Task directions -> Arrange each line of the items below as a Markdown table with the columns Row and Line, numbering the rows and skipping blank lines. Leave the pictures out of your answer.

Extracted information ->
★ ★ ★

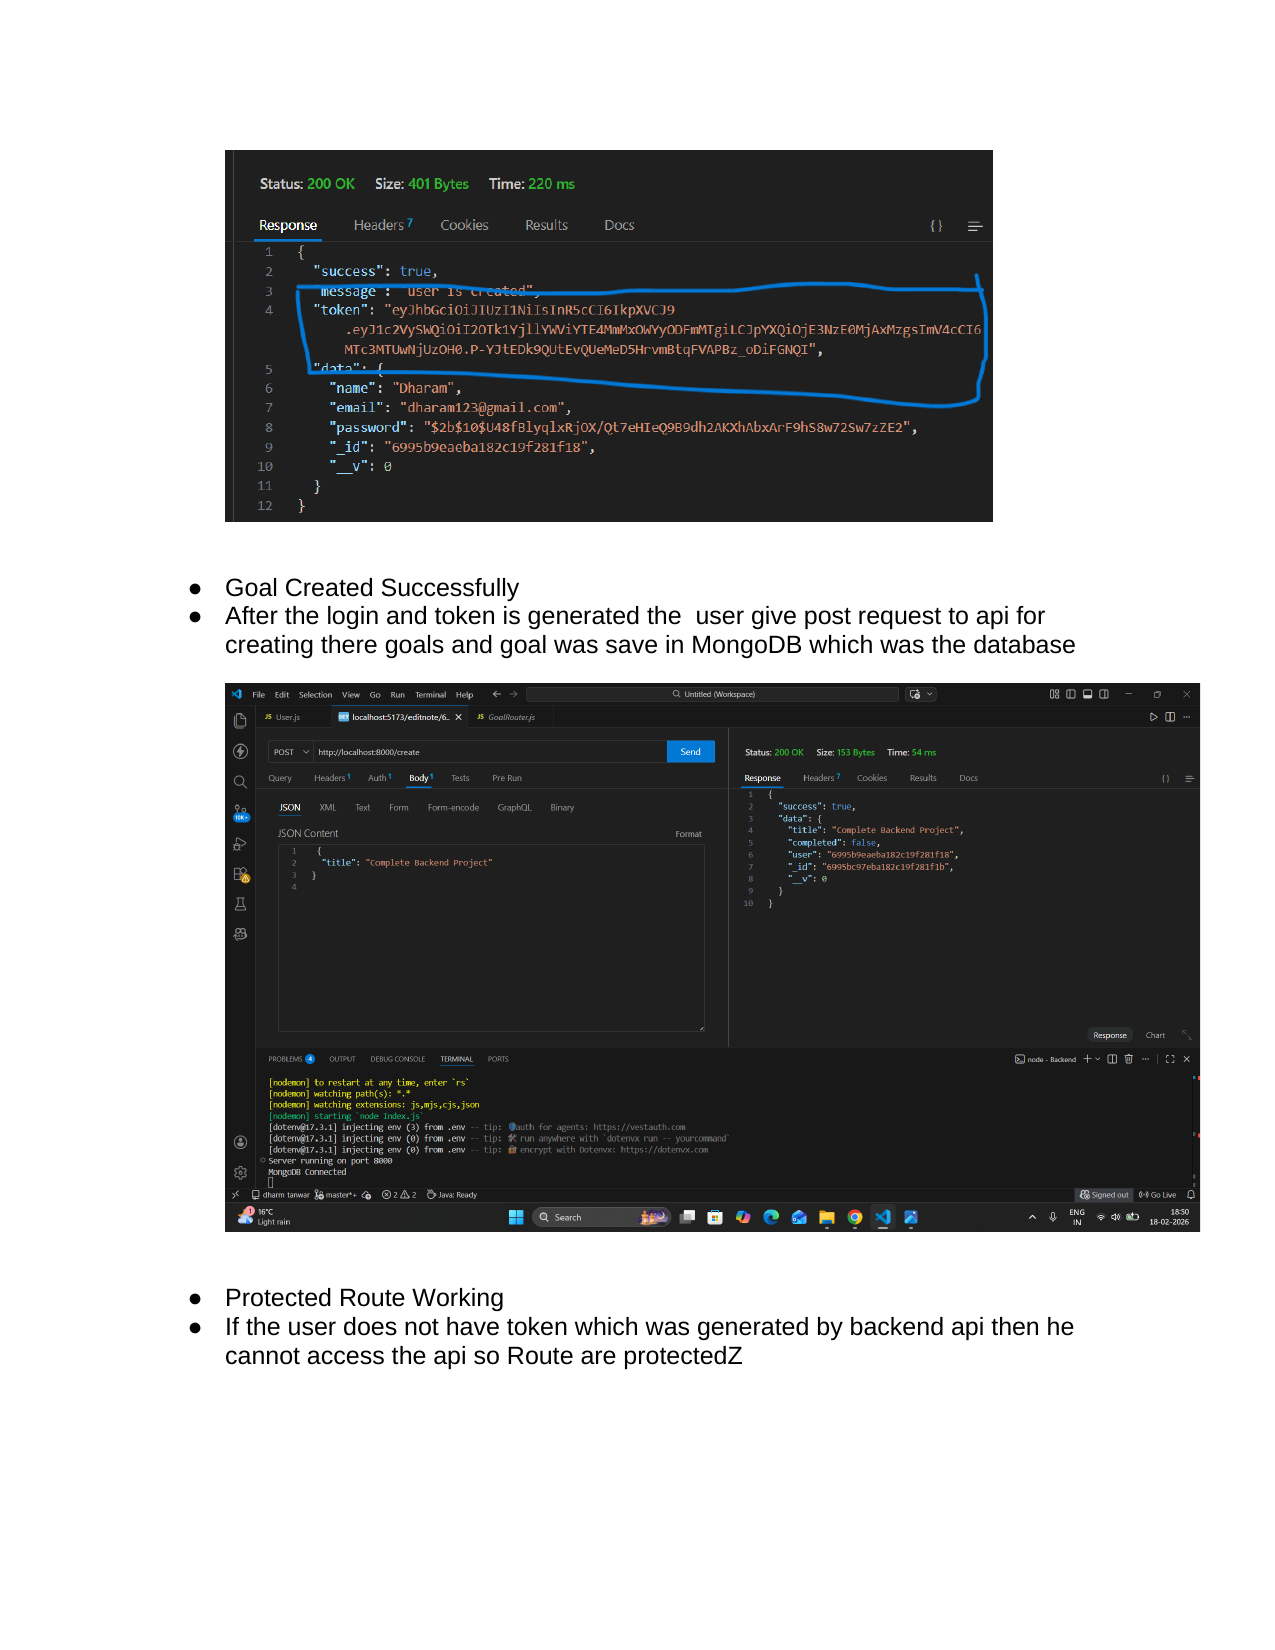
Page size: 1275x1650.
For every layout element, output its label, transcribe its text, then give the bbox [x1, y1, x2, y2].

list Protected Route Working [187, 1283, 1125, 1312]
picture [225, 150, 993, 522]
list After the login and token is generated the user give post request to api for creating there goals and goal was save in MongoDB which was the database [187, 601, 1125, 659]
list If the user does not have token which was generated by backend api then he cannot access the api so Route are protectedZ [187, 1312, 1125, 1369]
list Goal Created Successfully [187, 573, 1125, 601]
picture [225, 683, 1200, 1232]
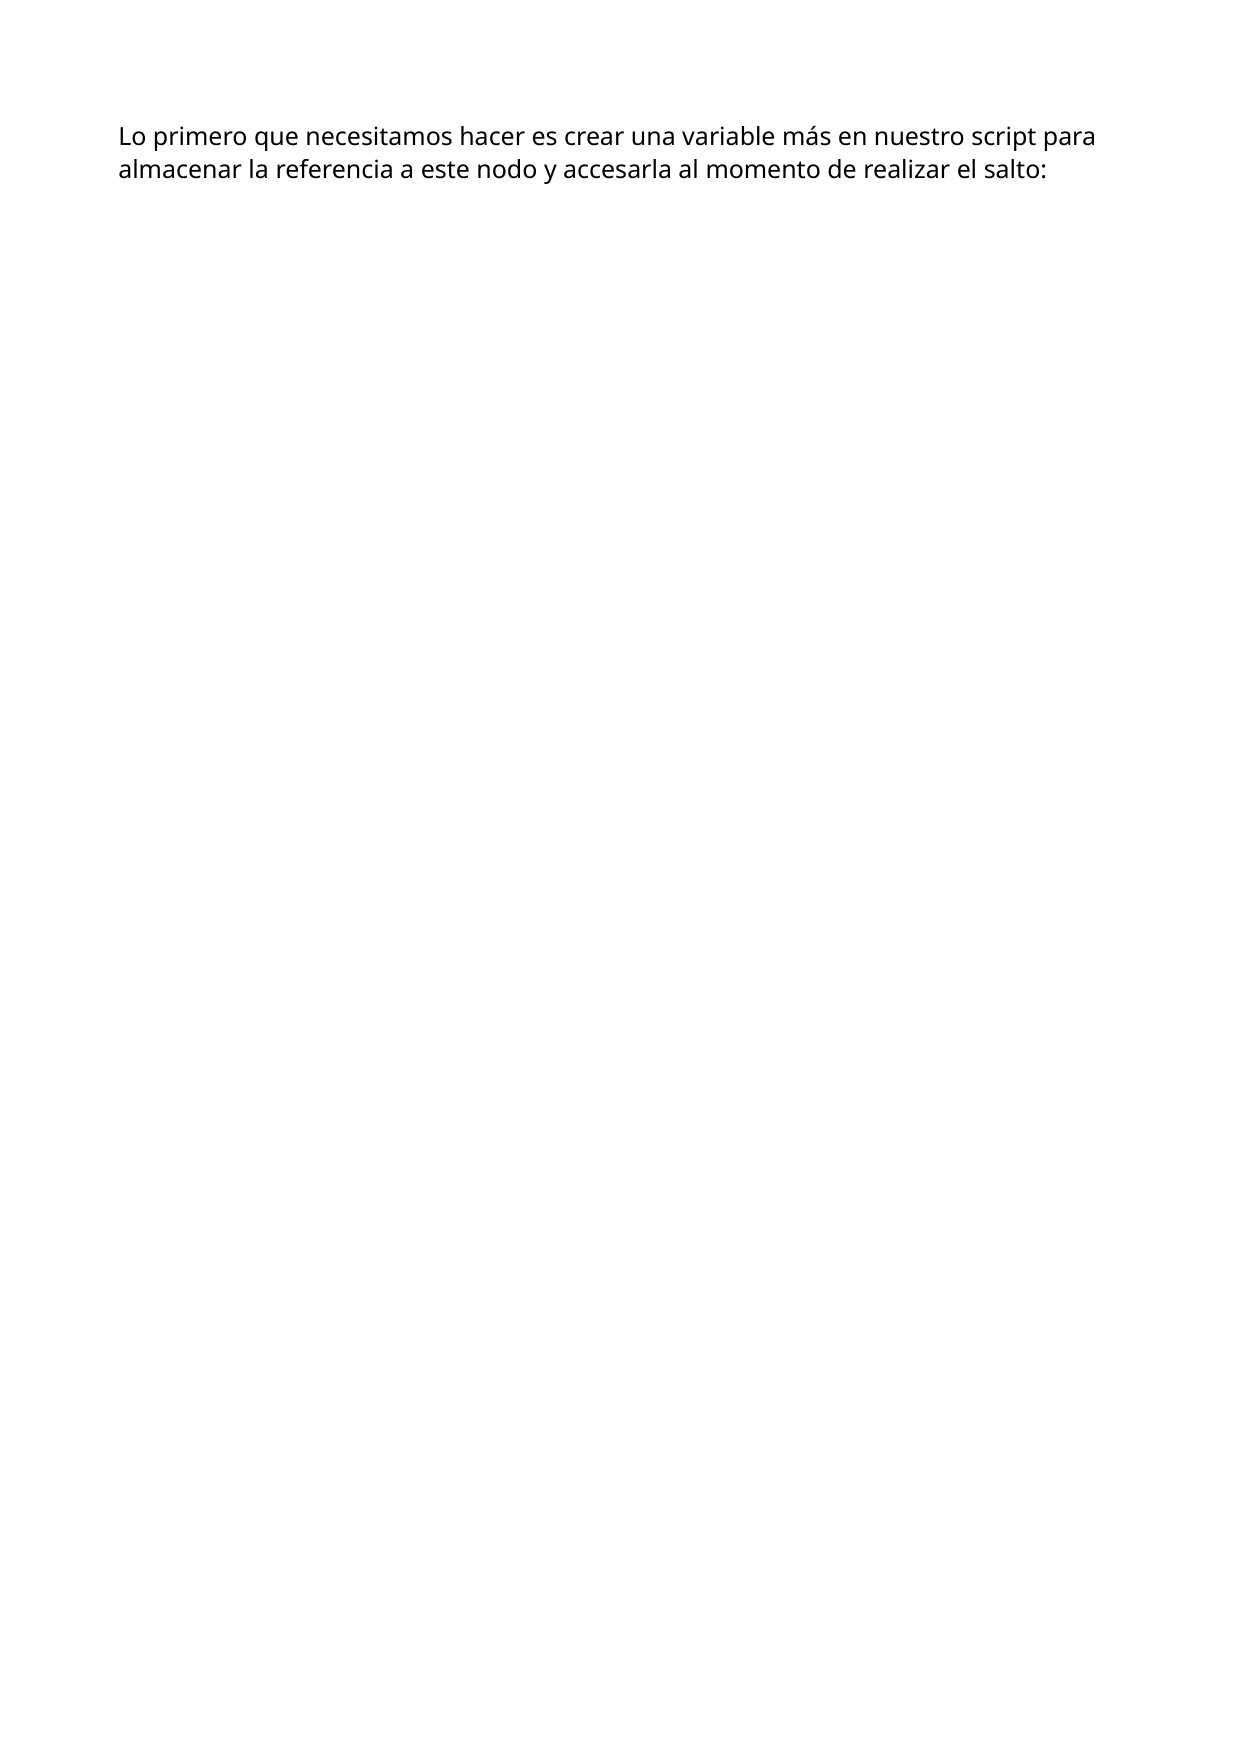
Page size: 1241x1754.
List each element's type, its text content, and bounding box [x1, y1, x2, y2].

text Lo primero que necesitamos hacer es crear una variable más en nuestro script para almacenar la referencia a este nodo y accesarla al momento de realizar el salto: [118, 118, 1122, 186]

★ ★ ★

Response to this task ->
| Row | Line |
|---|---|
| 1 | Page size: 1275x1650. |
| 2 | For every layout element, output its label, transcribe its text, then give the bbox [x1, y1, x2, y2]. |
| 3 | list Protected Route Working [187, 1283, 1125, 1312] |
| 4 | picture [225, 150, 993, 522] |
| 5 | list After the login and token is generated the user give post request to api for creating there goals and goal was save in MongoDB which was the database [187, 601, 1125, 659] |
| 6 | list If the user does not have token which was generated by backend api then he cannot access the api so Route are protectedZ [187, 1312, 1125, 1369] |
| 7 | list Goal Created Successfully [187, 573, 1125, 601] |
| 8 | picture [225, 683, 1200, 1232] |
| 9 | Page size: 1241x1754. |
| 10 | List each element's type, its text content, and bounding box [x1, y1, x2, y2]. |
| 11 | text Lo primero que necesitamos hacer es crear una variable más en nuestro script para almacenar la referencia a este nodo y accesarla al momento de realizar el salto: [118, 118, 1122, 186] |